API Reference Summary
Endpoint | Method | Purpose |
---|---|---|
/prompt-svc/prompt | POST | Submit prompt for processing |
/prompt-svc/prompts | POST | List prompts with filtering |
/prompt-svc/prompt/{promptId} | DELETE | Remove prompt from queue |
/prompt-svc/prompts/{threadId}/responses/subscribe | GET | Subscribe to streaming responses |
/prompt-svc/types | POST | Get type definitions (for API docs) |
Permissions & Security
# Required permissions
prompt-svc:prompt:create # Submit prompts
prompt-svc:prompt:view # List and view prompts
prompt-svc:prompt:stream # Subscribe to streaming responses
prompt-svc:prompt:delete # Remove prompts from queue
# Privacy protection
# Users can only see their own prompts (prompt text hidden for others)
Related Services
- Model Svc: AI model management and status
- Chat Svc: Conversation threading and message storage
- File Svc: File attachments and image inputs (future)

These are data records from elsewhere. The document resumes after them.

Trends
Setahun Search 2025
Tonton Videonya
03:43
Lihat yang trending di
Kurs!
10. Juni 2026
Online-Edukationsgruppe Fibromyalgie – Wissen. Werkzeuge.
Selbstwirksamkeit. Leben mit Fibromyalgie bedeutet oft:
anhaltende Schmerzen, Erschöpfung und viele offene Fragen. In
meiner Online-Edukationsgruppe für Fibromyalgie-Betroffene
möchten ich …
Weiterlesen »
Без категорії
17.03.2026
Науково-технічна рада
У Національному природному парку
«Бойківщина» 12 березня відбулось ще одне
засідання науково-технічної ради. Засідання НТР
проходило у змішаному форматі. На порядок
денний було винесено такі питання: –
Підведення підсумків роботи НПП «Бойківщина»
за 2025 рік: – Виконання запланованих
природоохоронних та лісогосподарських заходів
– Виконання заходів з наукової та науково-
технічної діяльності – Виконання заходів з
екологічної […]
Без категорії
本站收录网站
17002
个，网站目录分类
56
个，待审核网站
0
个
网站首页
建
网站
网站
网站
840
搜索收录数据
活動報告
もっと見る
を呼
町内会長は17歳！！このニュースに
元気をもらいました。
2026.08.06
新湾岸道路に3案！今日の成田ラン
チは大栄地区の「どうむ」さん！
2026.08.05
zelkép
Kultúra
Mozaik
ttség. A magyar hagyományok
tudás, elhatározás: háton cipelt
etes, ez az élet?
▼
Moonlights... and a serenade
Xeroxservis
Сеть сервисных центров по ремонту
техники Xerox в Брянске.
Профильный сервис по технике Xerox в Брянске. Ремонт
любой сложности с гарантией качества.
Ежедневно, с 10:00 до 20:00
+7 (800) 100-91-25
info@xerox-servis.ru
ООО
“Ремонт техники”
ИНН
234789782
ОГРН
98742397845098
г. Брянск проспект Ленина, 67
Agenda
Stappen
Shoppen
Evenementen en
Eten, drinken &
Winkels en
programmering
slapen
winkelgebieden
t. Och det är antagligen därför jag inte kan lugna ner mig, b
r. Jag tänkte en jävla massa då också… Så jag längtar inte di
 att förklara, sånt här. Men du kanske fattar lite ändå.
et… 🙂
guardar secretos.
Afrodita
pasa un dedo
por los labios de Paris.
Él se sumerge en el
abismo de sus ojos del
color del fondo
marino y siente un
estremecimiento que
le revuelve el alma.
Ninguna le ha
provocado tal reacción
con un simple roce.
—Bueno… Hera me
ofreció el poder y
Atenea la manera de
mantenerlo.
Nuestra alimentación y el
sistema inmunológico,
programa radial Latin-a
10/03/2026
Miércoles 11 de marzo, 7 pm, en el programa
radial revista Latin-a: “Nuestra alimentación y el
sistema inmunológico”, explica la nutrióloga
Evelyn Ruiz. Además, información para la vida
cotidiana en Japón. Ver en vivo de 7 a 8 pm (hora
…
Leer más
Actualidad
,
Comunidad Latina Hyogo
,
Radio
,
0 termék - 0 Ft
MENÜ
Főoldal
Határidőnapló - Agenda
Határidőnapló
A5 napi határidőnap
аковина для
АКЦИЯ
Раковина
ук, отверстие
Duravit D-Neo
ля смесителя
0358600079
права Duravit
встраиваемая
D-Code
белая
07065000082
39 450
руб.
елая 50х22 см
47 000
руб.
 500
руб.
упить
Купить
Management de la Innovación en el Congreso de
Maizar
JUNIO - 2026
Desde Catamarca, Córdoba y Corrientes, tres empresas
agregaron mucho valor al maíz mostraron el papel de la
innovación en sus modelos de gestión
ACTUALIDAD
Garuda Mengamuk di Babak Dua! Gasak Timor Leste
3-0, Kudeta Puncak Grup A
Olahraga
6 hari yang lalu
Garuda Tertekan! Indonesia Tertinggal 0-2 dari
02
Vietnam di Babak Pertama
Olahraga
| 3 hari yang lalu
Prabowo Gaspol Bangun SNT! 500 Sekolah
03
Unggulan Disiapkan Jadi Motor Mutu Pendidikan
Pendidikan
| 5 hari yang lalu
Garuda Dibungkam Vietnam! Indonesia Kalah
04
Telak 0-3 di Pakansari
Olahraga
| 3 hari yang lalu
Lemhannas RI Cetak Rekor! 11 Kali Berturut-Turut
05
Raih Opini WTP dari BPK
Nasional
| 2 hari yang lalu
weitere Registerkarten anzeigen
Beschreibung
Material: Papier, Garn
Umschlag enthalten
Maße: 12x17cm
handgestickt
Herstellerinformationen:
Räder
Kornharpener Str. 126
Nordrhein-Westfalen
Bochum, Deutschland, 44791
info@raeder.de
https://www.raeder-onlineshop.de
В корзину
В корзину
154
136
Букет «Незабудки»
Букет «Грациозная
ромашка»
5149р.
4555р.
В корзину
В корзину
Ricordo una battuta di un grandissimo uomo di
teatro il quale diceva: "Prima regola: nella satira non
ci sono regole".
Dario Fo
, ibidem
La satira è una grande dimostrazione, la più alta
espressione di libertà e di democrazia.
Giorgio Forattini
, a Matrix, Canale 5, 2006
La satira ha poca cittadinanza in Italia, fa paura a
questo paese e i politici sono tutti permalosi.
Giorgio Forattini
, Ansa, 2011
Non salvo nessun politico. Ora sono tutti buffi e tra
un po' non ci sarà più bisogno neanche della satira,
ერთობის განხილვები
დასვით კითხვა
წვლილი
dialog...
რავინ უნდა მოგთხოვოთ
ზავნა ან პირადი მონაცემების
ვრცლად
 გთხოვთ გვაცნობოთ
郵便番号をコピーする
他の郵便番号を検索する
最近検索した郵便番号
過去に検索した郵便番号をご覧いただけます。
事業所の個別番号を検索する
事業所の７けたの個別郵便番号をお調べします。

- Policy Svc: Rate limiting AI usage
Future Enhancements
Planned Features
- Multi-Model Orchestration: Automatic model selection based on prompt type
- Model Auto-Scaling: Start/stop models based on queue depth
- File Input Support: Image/document analysis with file uploads
- Prompt Chaining: Connect multiple prompts in workflows
- Custom Templates: User-defined prompt templates
Integration Roadmap
- Voice Integration: Audio-to-text and text-to-speech capabilities
- Visual Processing: Advanced image analysis and generation
- Workflow Engine: Complex multi-step AI workflows
- A/B Testing: Compare different models/prompts for same task
- Analytics Dashboard: Detailed usage and performance metrics
Prompt Svc provides the essential AI interaction layer for 1Backend, enabling everything from simple chatbots to complex AI workflows with real-time streaming and robust queue management.